> TASK
Rewrite the text lines from every listing below as one numbered list, skipping any blank lines. Leave the pictures out of your answer.

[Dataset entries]
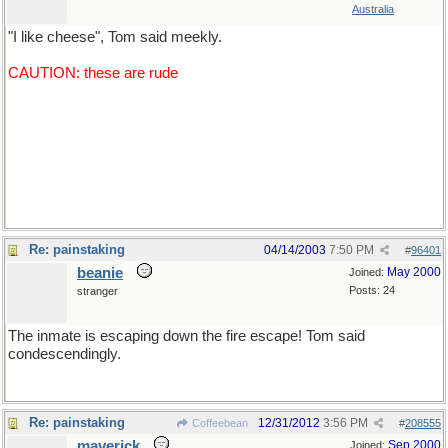
Australia
"I like cheese", Tom said meekly.
CAUTION: these are rude
"You arouse me", said Tom, longingly.
"I'm coming", Tom ejaculated.
Re: painstaking
04/14/2003
7:50 PM
#
96401
beanie
May 2000
Joined:
Posts: 24
stranger
The inmate is escaping down the fire escape! Tom said
condescendingly.
Re: painstaking
12/31/2012
3:56 PM
Coffeebean
#
208555
maverick
Sep 2000
Joined:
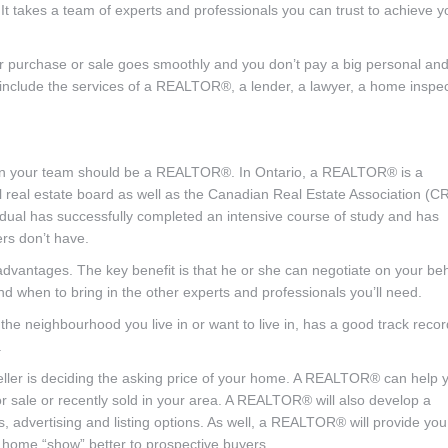
 It takes a team of experts and professionals you can trust to achieve y
your purchase or sale goes smoothly and you don’t pay a big personal an
y include the services of a REALTOR®, a lender, a lawyer, a home inspe
get on your team should be a REALTOR®. In Ontario, a REALTOR® is a
al real estate board as well as the Canadian Real Estate Association (C
idual has successfully completed an intensive course of study and has
rs don’t have.
vantages. The key benefit is that he or she can negotiate on your beh
d when to bring in the other experts and professionals you’ll need.
neighbourhood you live in or want to live in, has a good track recor
.
ller is deciding the asking price of your home. A REALTOR® can help 
r sale or recently sold in your area. A REALTOR® will also develop a
 advertising and listing options. As well, a REALTOR® will provide you
 home “show” better to prospective buyers.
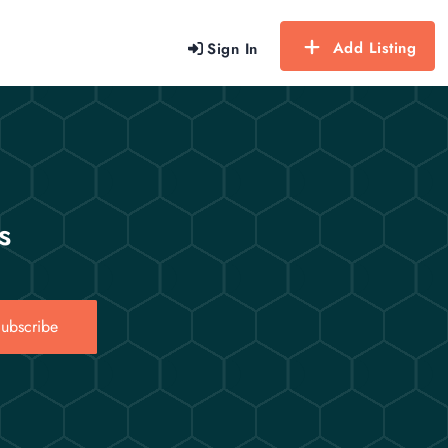
Add Listing
Sign In
s
ubscribe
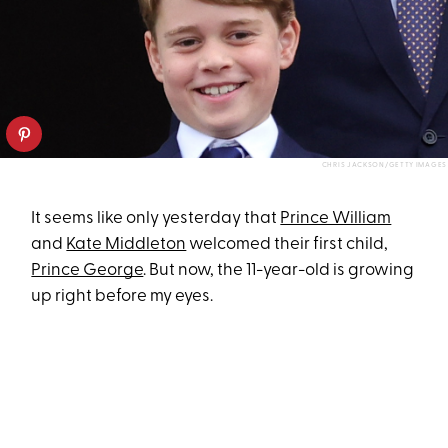
CHRIS JACKSON/GETTY IMAGES
It seems like only yesterday that
Prince William
and
Kate Middleton
welcomed their first child,
Prince George
. But now, the 11-year-old is growing
up right before my eyes.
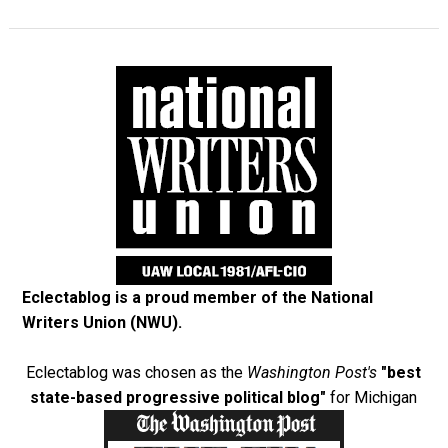
Eclectablog is a proud member of the
National
Writers Union (NWU)
.
Eclectablog was chosen as the
Washington Post's
"best
state-based progressive political blog"
for Michigan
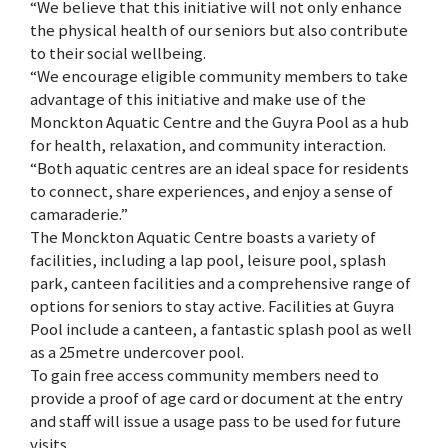
“We believe that this initiative will not only enhance
the physical health of our seniors but also contribute
to their social wellbeing.
“We encourage eligible community members to take
advantage of this initiative and make use of the
Monckton Aquatic Centre and the Guyra Pool as a hub
for health, relaxation, and community interaction.
“Both aquatic centres are an ideal space for residents
to connect, share experiences, and enjoy a sense of
camaraderie.”
The Monckton Aquatic Centre boasts a variety of
facilities, including a lap pool, leisure pool, splash
park, canteen facilities and a comprehensive range of
options for seniors to stay active. Facilities at Guyra
Pool include a canteen, a fantastic splash pool as well
as a 25metre undercover pool.
To gain free access community members need to
provide a proof of age card or document at the entry
and staff will issue a usage pass to be used for future
visits.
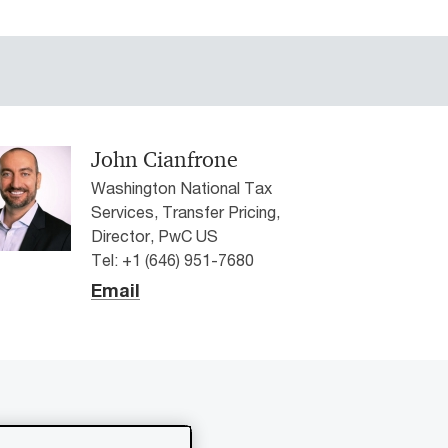
John Cianfrone
Washington National Tax
Services, Transfer Pricing,
Director, PwC US
Tel: +1 (646) 951-7680
Email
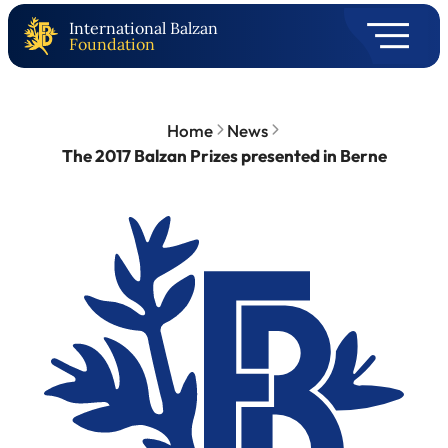
International Balzan
Foundation
Home
News
The 2017 Balzan Prizes presented in Berne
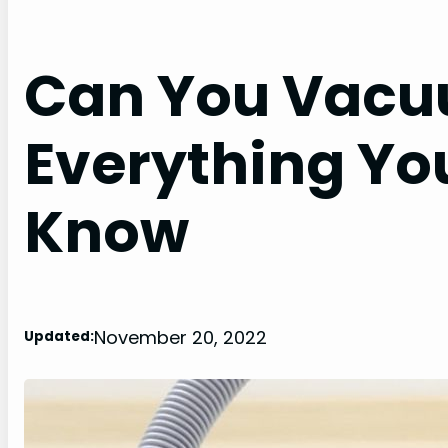
Can You Vacuu
Everything Yo
Know
November 20, 2022
Updated:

> SOLUTION TO THIS PROBLEM
1. Australia
2. "I like cheese", Tom said meekly.
3. CAUTION: these are rude
4. "You arouse me", said Tom, longingly.
5. "I'm coming", Tom ejaculated.
6. Re: painstaking
7. 04/14/2003
8. 7:50 PM
9. #
10. 96401
11. beanie
12. May 2000
13. Joined:
14. Posts: 24
15. stranger
16. The inmate is escaping down the fire escape! Tom said
17. condescendingly.
18. Re: painstaking
19. 12/31/2012
20. 3:56 PM
21. Coffeebean
22. #
23. 208555
24. maverick
25. Sep 2000
26. Joined:
27.  It takes a team of experts and professionals you can trust to achieve y
28. your purchase or sale goes smoothly and you don’t pay a big personal an
29. y include the services of a REALTOR®, a lender, a lawyer, a home inspe
30. get on your team should be a REALTOR®. In Ontario, a REALTOR® is a
31. al real estate board as well as the Canadian Real Estate Association (C
32. idual has successfully completed an intensive course of study and has
33. rs don’t have.
34. vantages. The key benefit is that he or she can negotiate on your beh
35. d when to bring in the other experts and professionals you’ll need.
36. neighbourhood you live in or want to live in, has a good track recor
37. .
38. ller is deciding the asking price of your home. A REALTOR® can help 
39. r sale or recently sold in your area. A REALTOR® will also develop a
40.  advertising and listing options. As well, a REALTOR® will provide you
41.  home “show” better to prospective buyers.
42. Add Listing
43. Sign In
44. s
45. ubscribe
46. CHRIS JACKSON/GETTY IMAGES
47. It seems like only yesterday that
48. Prince William
49. and
50. Kate Middleton
51. welcomed their first child,
52. Prince George
53. . But now, the 11-year-old is growing
54. up right before my eyes.
55. Eclectablog is a proud member of the
56. National
57. Writers Union (NWU)
58. .
59. Eclectablog was chosen as the
60. Washington Post's
61. "best
62. state-based progressive political blog"
63. for Michigan
64. “We believe that this initiative will not only enhance
65. the physical health of our seniors but also contribute
66. to their social wellbeing.
67. “We encourage eligible community members to take
68. advantage of this initiative and make use of the
69. Monckton Aquatic Centre and the Guyra Pool as a hub
70. for health, relaxation, and community interaction.
71. “Both aquatic centres are an ideal space for residents
72. to connect, share experiences, and enjoy a sense of
73. camaraderie.”
74. The Monckton Aquatic Centre boasts a variety of
75. facilities, including a lap pool, leisure pool, splash
76. park, canteen facilities and a comprehensive range of
77. options for seniors to stay active. Facilities at Guyra
78. Pool include a canteen, a fantastic splash pool as well
79. as a 25metre undercover pool.
80. To gain free access community members need to
81. provide a proof of age card or document at the entry
82. and staff will issue a usage pass to be used for future
83. visits.
84. John Cianfrone
85. Washington National Tax
86. Services, Transfer Pricing,
87. Director, PwC US
88. Tel: +1 (646) 951-7680
89. Email
90. International Balzan
91. Foundation
92. Home
93. News
94. The 2017 Balzan Prizes presented in Berne
95. Can You Vacuu
96. Everything Yo
97. Know
98. November 20, 2022
99. Updated:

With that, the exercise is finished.